Federal pandemic unemployment, under the CARES Act and subsequent legislation, changes the "must be willing to work" requirement in some circumstances. It modifies the requirement to fit the pandemic situation. For example, if an employee is infected with COVID-19, caring for someone who has COVID-19 or taking care of minor children because schools are closed, they are eligible for continued benefits without seeking other employment.

Filing a UI Claim in Washington

Anyone considering filing for unemployment in Washington should start by reading the How to File for Unemployment Benefits instructions published by the Employment Security Division. It leads the reader through the steps to file and helps them determine whether they are eligible and what forms to fill out.

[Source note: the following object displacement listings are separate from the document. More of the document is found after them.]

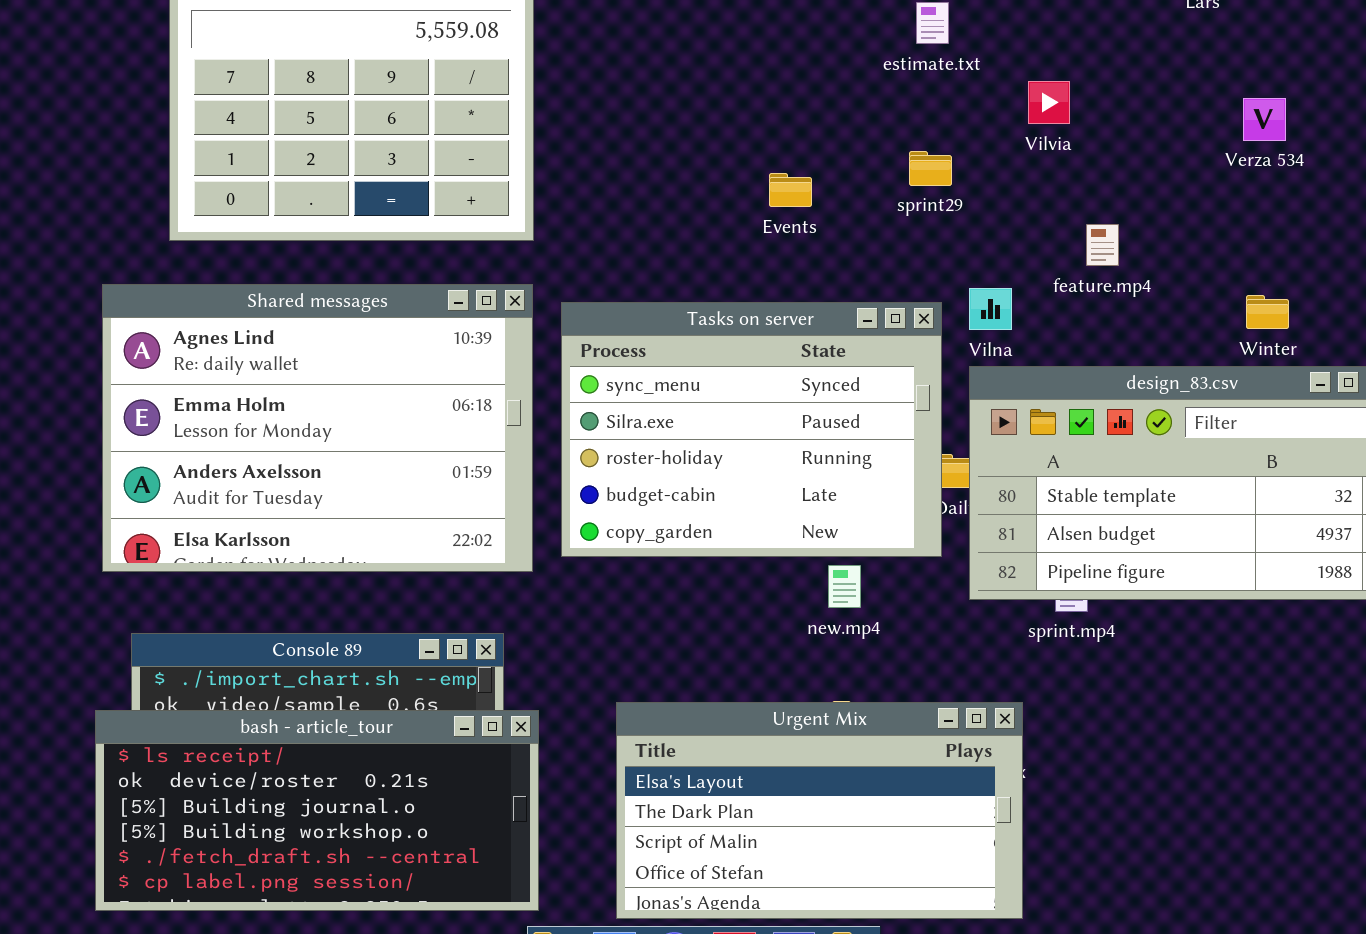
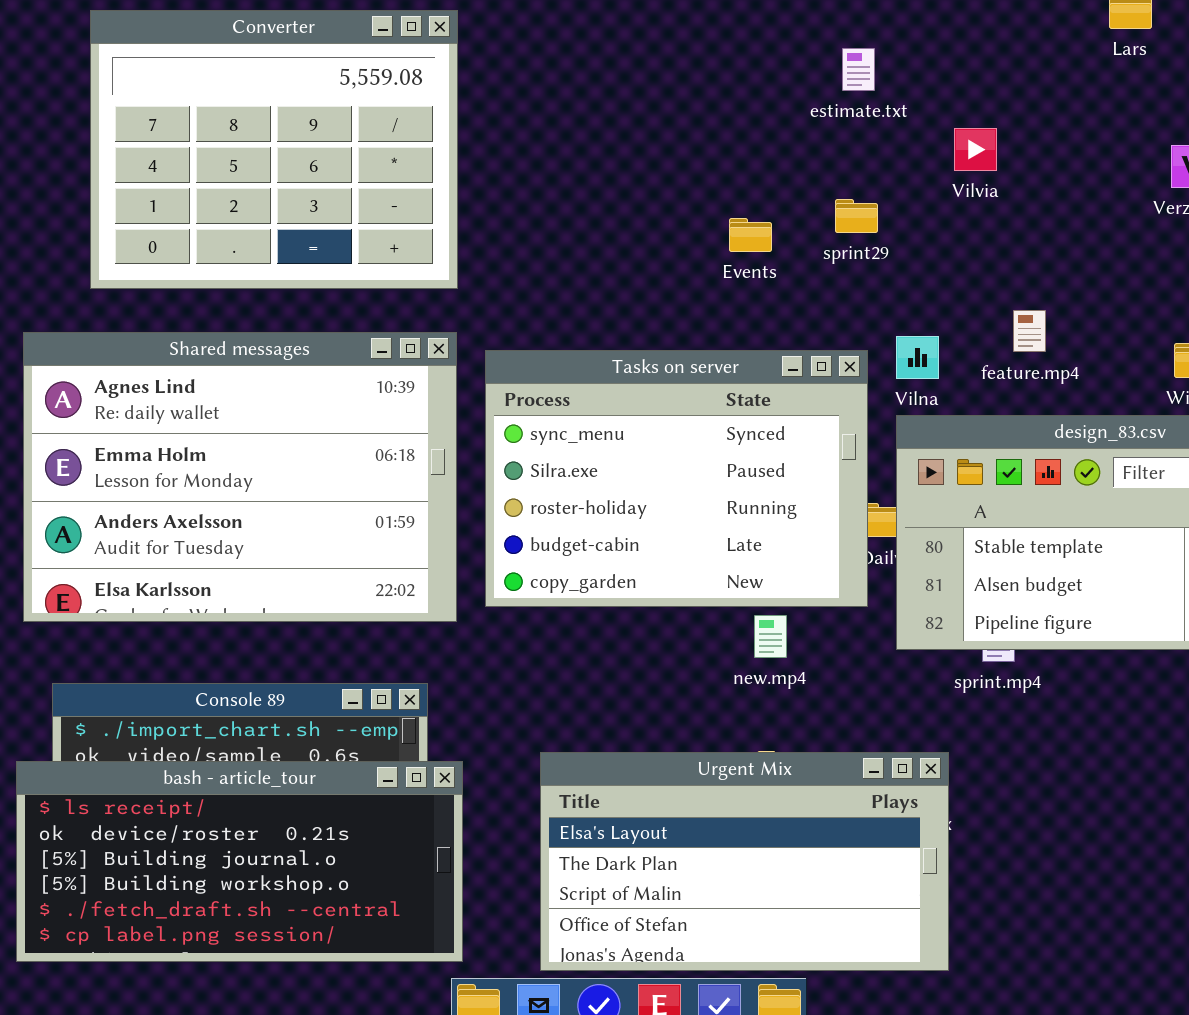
Events: [769,173,812,207] -> [729,218,772,252], moved
feature.mp4: [1086,224,1119,266] -> [1013,310,1046,352], moved

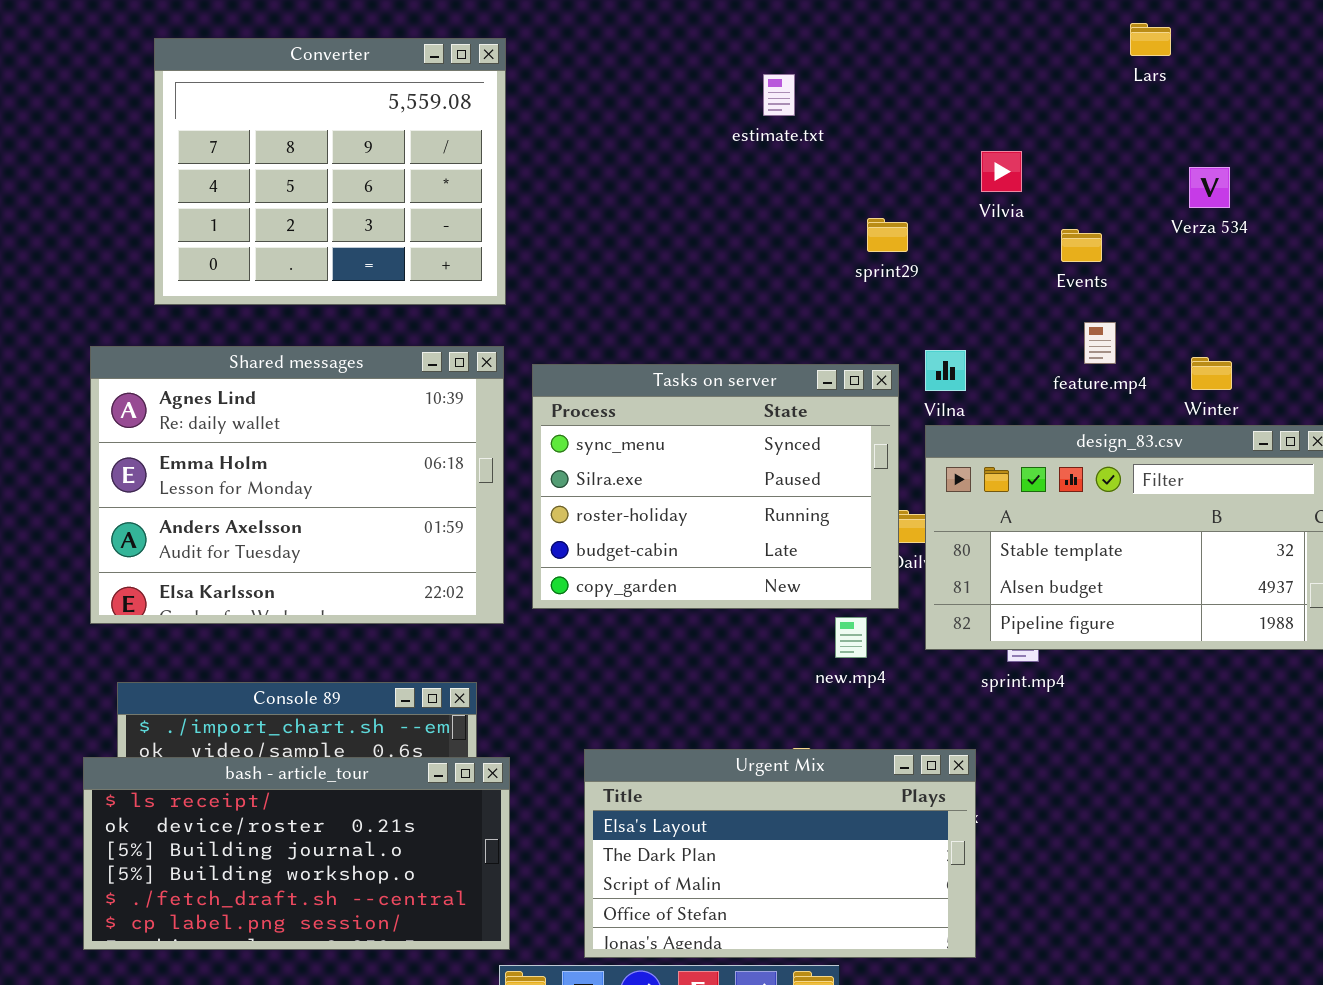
estimate.txt: [842,48,875,91] -> [763,74,795,116], moved
Events: [729,218,772,252] -> [1061,229,1102,262], moved
feature.mp4: [1013,310,1046,352] -> [1084,322,1116,364], moved
new.mp4: [754,615,787,658] -> [835,617,867,658], moved

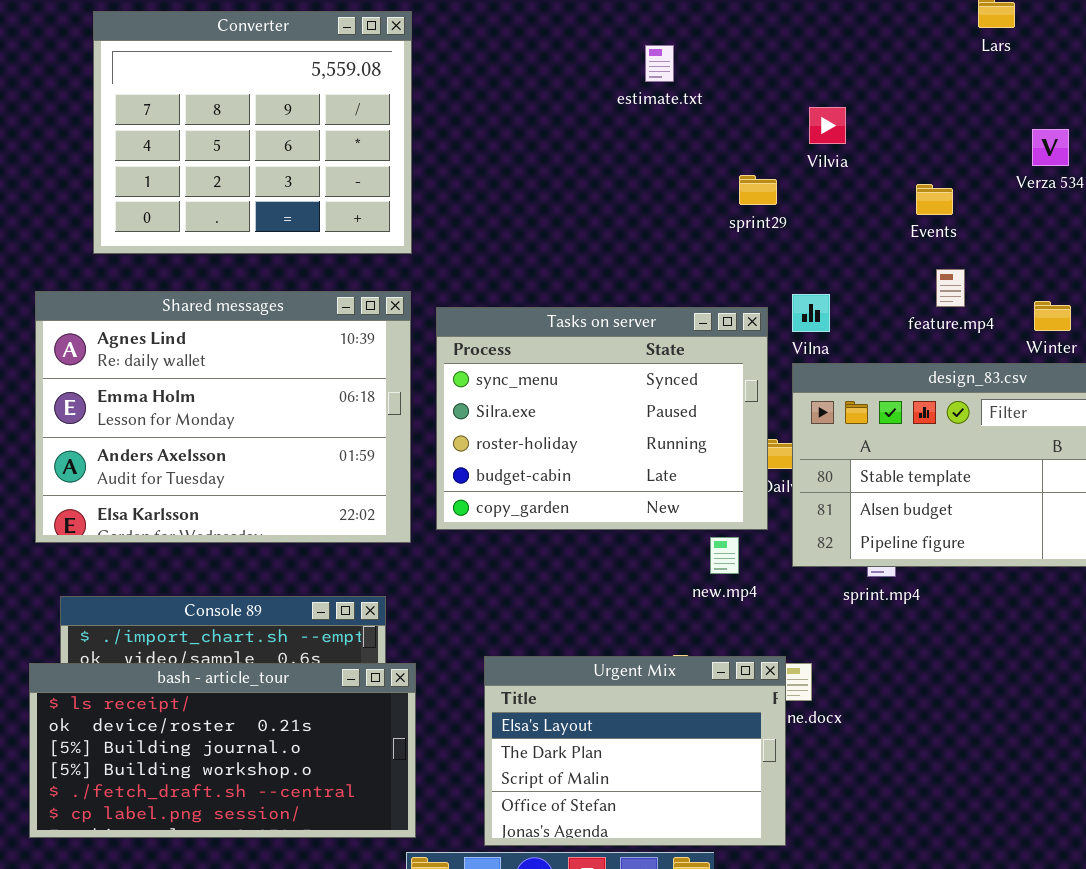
Vilvia: [981,151,1022,192] -> [809,107,846,144], moved
Urgent Mix: [584,749,976,958] -> [484,656,786,846], resized

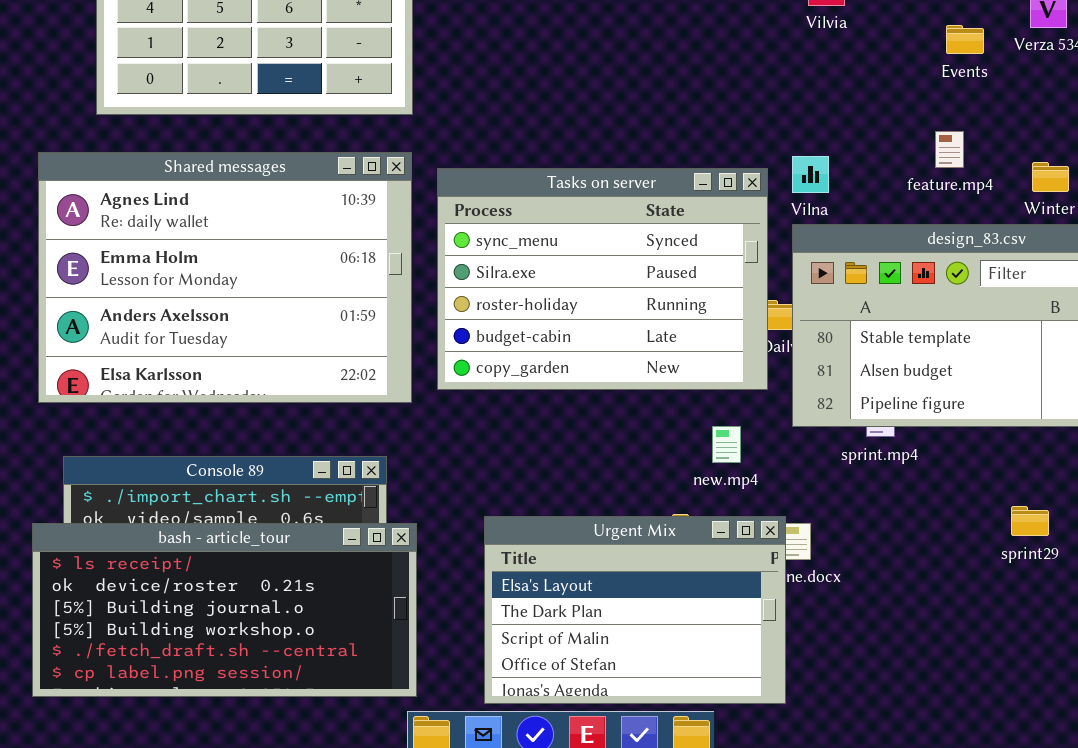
sprint29: [739,175,777,205] -> [1011,506,1049,536], moved
Events: [916,184,953,215] -> [946,25,984,54], moved
new.mp4: [710,537,739,574] -> [712,426,741,463], moved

Washington ESD suggests that everyone apply online, using the online claims system. Workers can also phone in to a claims center, but the phone lines are usually have a high call volume. It is possible to file both regular unemployment claims and pandemic-based unemployment claims online. First, get the materials required together.

Information Needed to File a Claim

A worker applying for UI benefits in Washington needs lots of identifying information. The ESD form asks for a complete recent employment history as well as contact information. A worker must provide their name, address, date of birth, Social Security number and copy of a photo ID like a driver's license.

To show work history, claimants must provide a list of all employers within the past two years, including wages and reason for separation, and verification of income. This can include tax returns or W2s for regular UI benefits. For Pandemic Unemployment Assistance for a self-employed individual, tax returns may also be necessary as well as 1099 forms.

The ESD reviews the claim and determines whether the person is eligible. They tell the claimant whether they are eligible and the amount and duration of unemployment benefits the worker may be eligible for. After that, a claimant is required to file weekly claim statements certifying their situation, such as work or wages during the period. This is mandatory to continue to receive payments.

Frequently Asked Questions

Q: How much money will I get every week for Washington unemployment benefits?

A.​ There is a range of possible benefit amounts for regular unemployment benefits starting at $188 a week and going up to $790 a week. The more a person earned in the recent past, the higher their unemployment benefit will be. In addition, the person may earn $300 a week in federal supplemental pandemic assistance for claims weeks through September 6, 2021.

Q: How long can I get benefits?

A.​ The maximum number of weeks a worker can get regular Washington UI benefits is 26 weeks. Under the federal pandemic UI programs, the government expanded benefit weeks up to 53.

Q: Are the $300 supplemental payments authorized in the American Rescue Plan retroactive?

A.​ No, they are not. There were no supplemental benefits available for the period of July 31, 2020 through December 26, 2020.

Q. How can I apply for the $300 federal UI benefit?

A.​ Anyone receiving UI benefits under a state or federal UI program is eligible for the additional $300 a week in Federal Pandemic Unemployment Compensation. The funds are available for any weeks of unemployment beginning after Dec. 26, 2020, and ending on or before September 6, 2021. No separate application is required.